SOURCE EXCERPT:
--------------------

A weekly web column by Roger A. Baylor. Today’s July 4 rewind was originally published in November, 2010, and is dedicated to the Floyd County Health Department.

“‘God Bless America’ rings a false note now, as it did when the song was first written (by Irving Berlin, 1939). Woody Guthrie, wrote the song ‘This Land is Your Land’ in 1940 after hearing Kate Smith sing ‘God Bless America’ one too many times.” — Democratic Wings

For a baseball fan, the only patriotic song that really matters is “Take Me Out to the Ballgame,” for decades a staple of the seventh-inning stretch at ballparks large and small, from California to the New York island.

Unfortunately, the purloining of this sacred tradition commenced shortly after 9-11, reaching a predictable nadir during the annual playoffs and World Series, which prompted an exciting, new activity in my heretical household: Scrambling to be first to thumb the mute button, thus sparing us yet another performance of “God Bless America.”

--------------------

THE TASKS:
A – Can you copy out, word for word, the part of the column that opens with the words containing "For a baseball" and closes with "New York island."?
B – According to the quotation in the column, why did Woody Guthrie write "This Land is Your Land"?
C – When was the column's July 4 rewind originally published?

--------------------

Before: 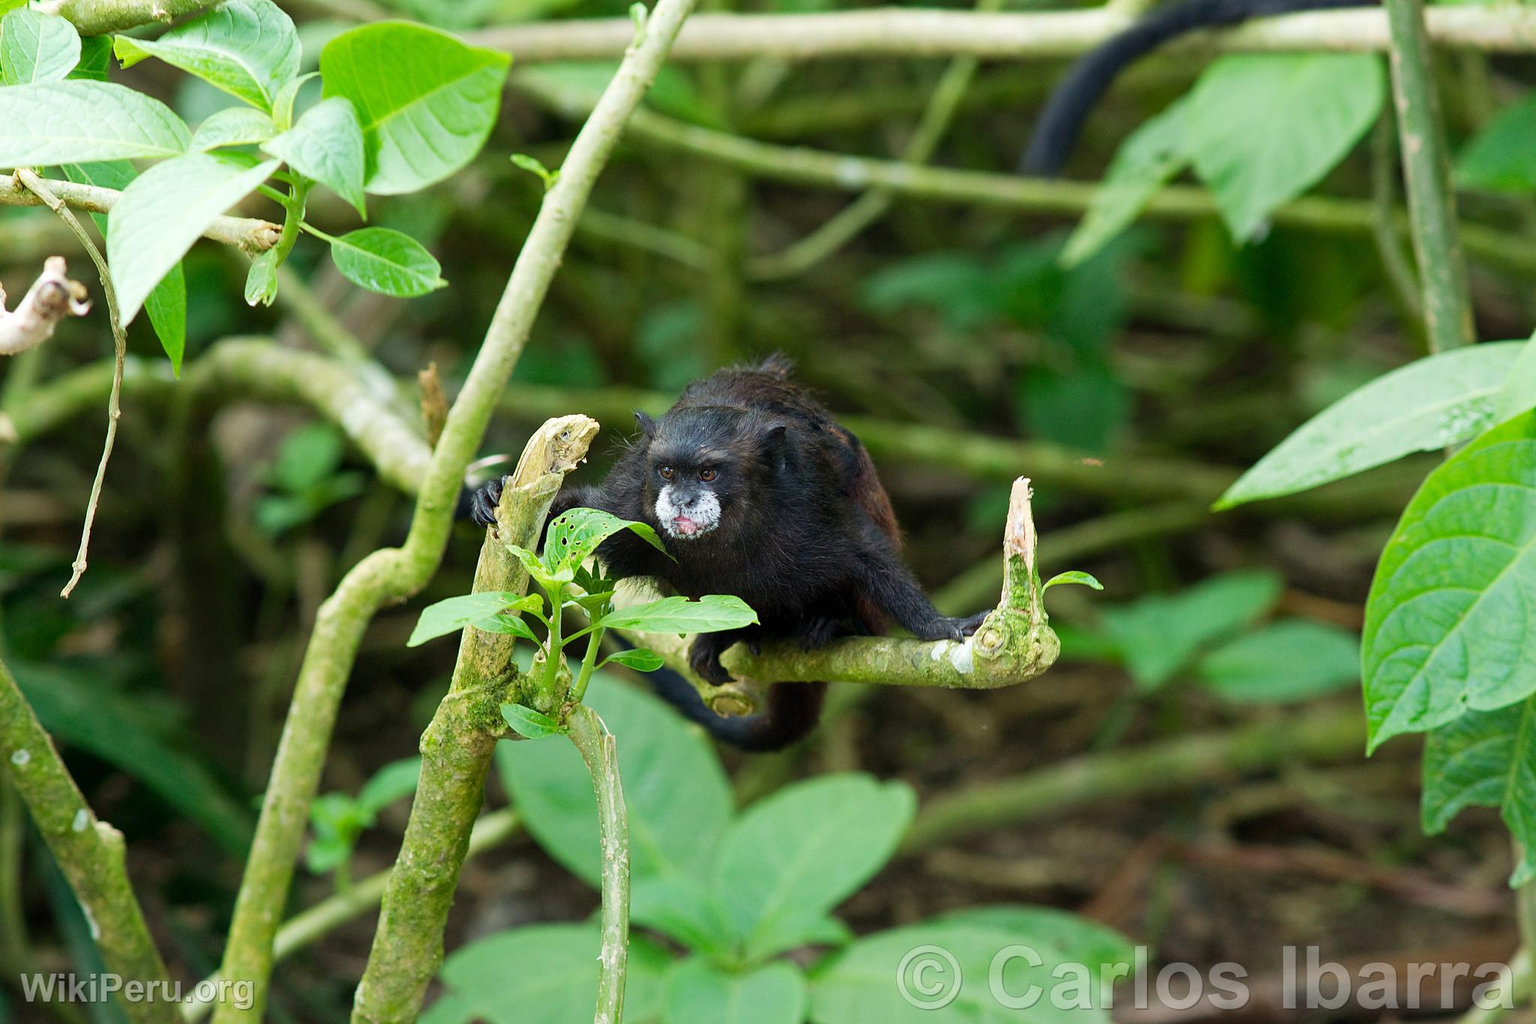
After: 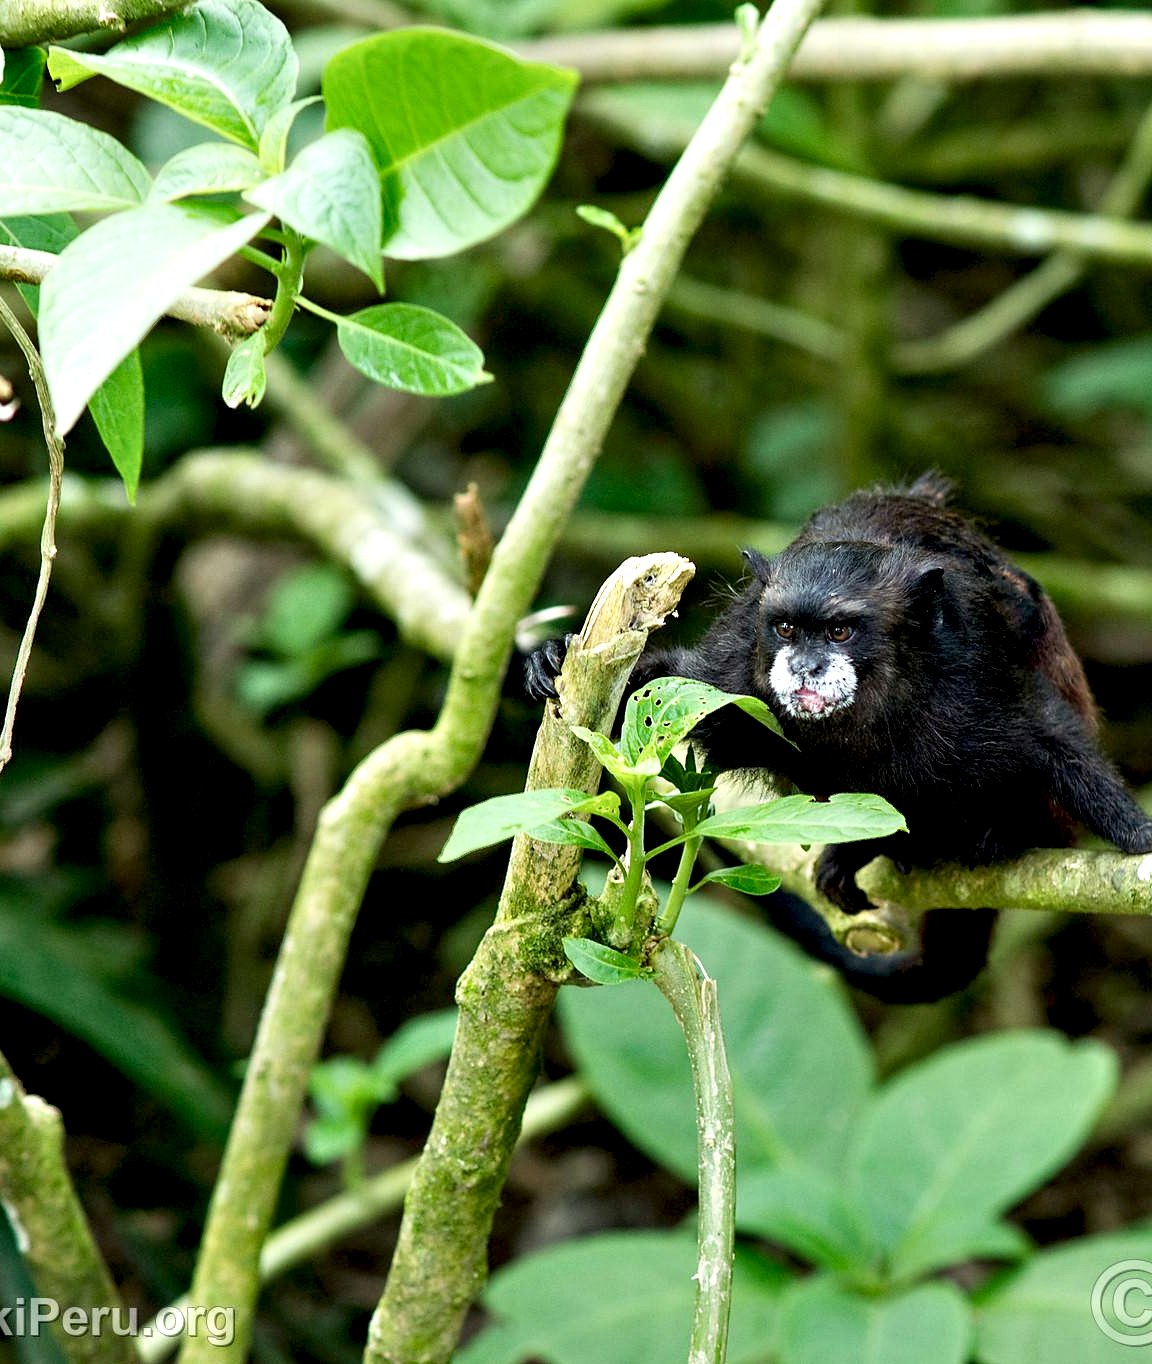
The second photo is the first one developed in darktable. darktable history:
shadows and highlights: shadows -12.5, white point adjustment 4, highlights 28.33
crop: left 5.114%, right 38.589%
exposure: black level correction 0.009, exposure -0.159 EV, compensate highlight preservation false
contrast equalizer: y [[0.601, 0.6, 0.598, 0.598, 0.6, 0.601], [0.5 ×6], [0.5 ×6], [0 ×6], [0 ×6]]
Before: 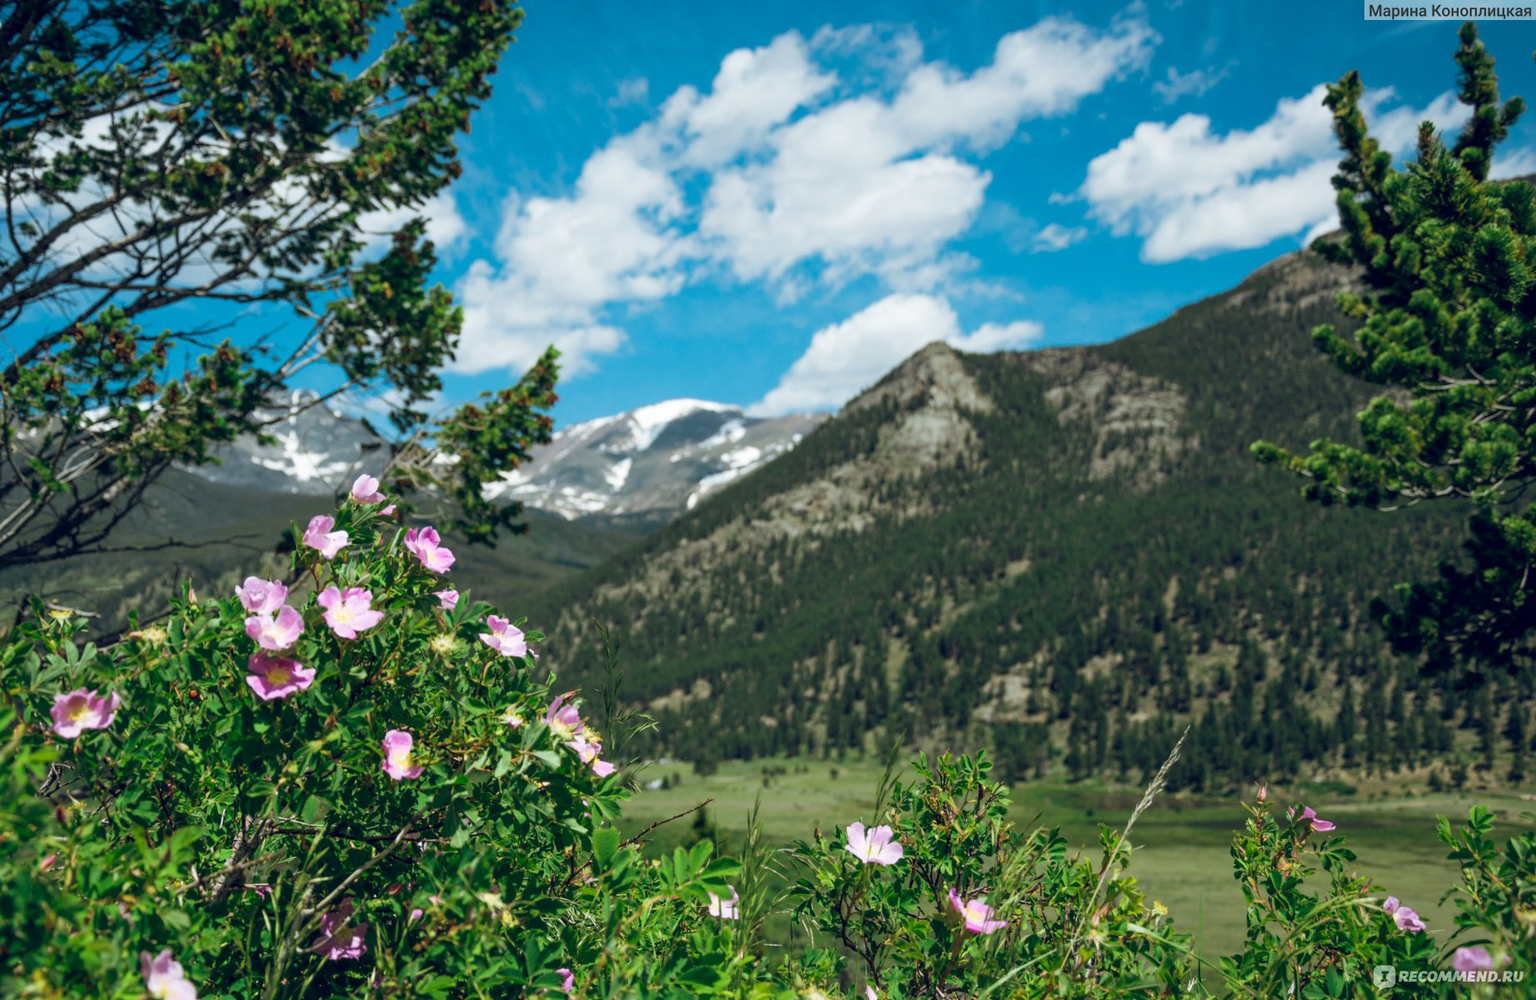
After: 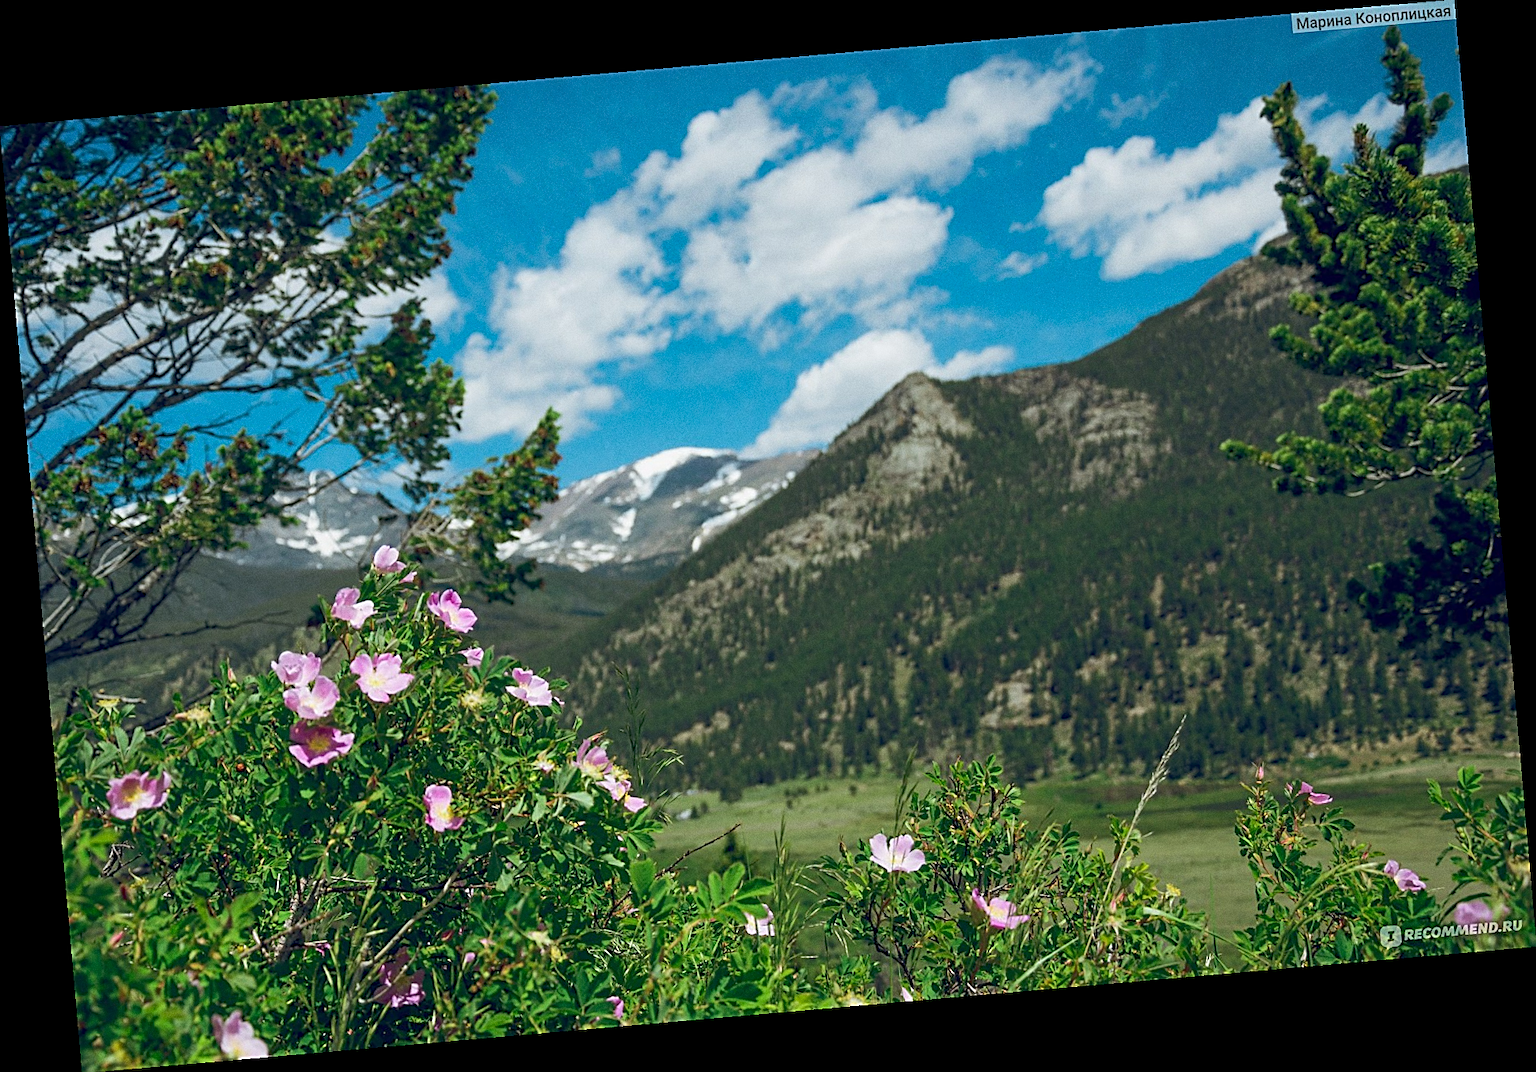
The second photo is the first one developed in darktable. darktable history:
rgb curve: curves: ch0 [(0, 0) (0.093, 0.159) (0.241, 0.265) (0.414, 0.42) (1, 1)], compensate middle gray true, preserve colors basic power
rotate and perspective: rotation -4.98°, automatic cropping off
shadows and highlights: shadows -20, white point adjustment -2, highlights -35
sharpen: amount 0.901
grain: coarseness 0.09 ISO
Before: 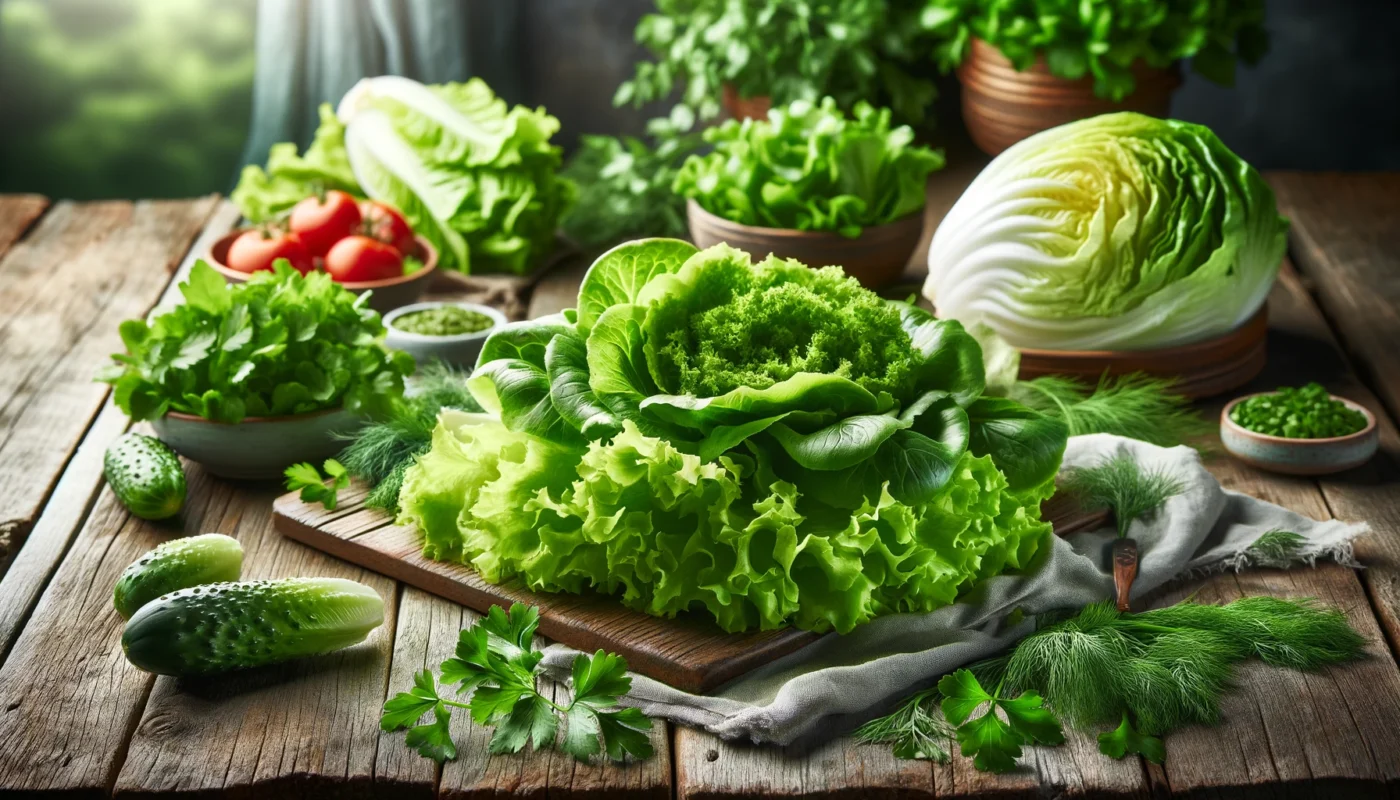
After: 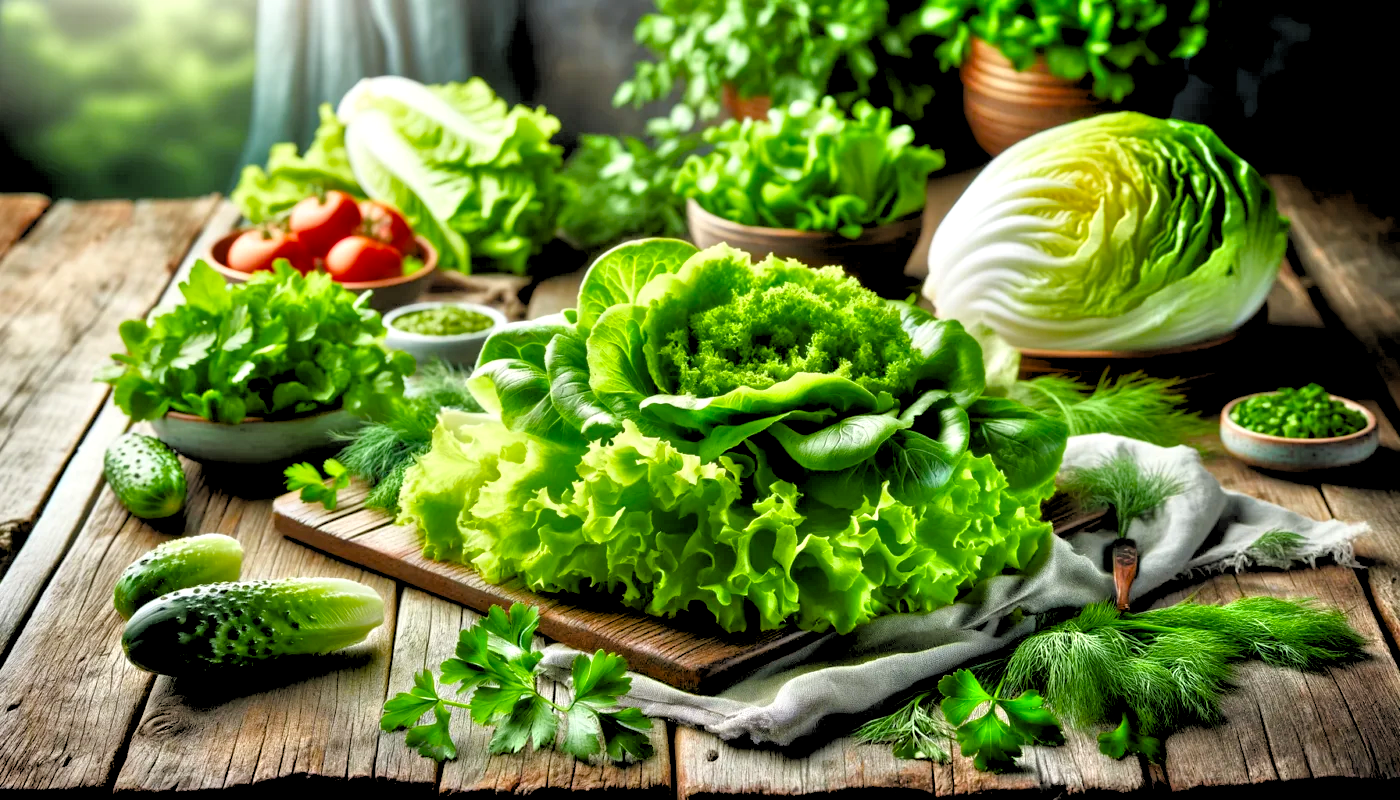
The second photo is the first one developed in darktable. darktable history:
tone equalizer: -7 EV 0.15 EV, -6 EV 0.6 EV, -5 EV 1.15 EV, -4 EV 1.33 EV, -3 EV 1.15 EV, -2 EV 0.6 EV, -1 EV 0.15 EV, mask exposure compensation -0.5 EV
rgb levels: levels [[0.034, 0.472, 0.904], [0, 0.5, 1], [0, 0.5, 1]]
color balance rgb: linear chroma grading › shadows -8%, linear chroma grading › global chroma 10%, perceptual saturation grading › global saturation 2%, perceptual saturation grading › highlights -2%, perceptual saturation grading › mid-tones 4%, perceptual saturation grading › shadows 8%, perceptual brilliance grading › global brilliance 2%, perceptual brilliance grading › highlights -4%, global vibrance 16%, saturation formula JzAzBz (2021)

--------------------

TASK-BY-TASK OUTPUTS:
A –
For a baseball fan, the only patriotic song that really matters is “Take Me Out to the Ballgame,” for decades a staple of the seventh-inning stretch at ballparks large and small, from California to the New York island.

B – He wrote it in 1940 after hearing Kate Smith sing "God Bless America" one too many times.

C – It was originally published in November 2010.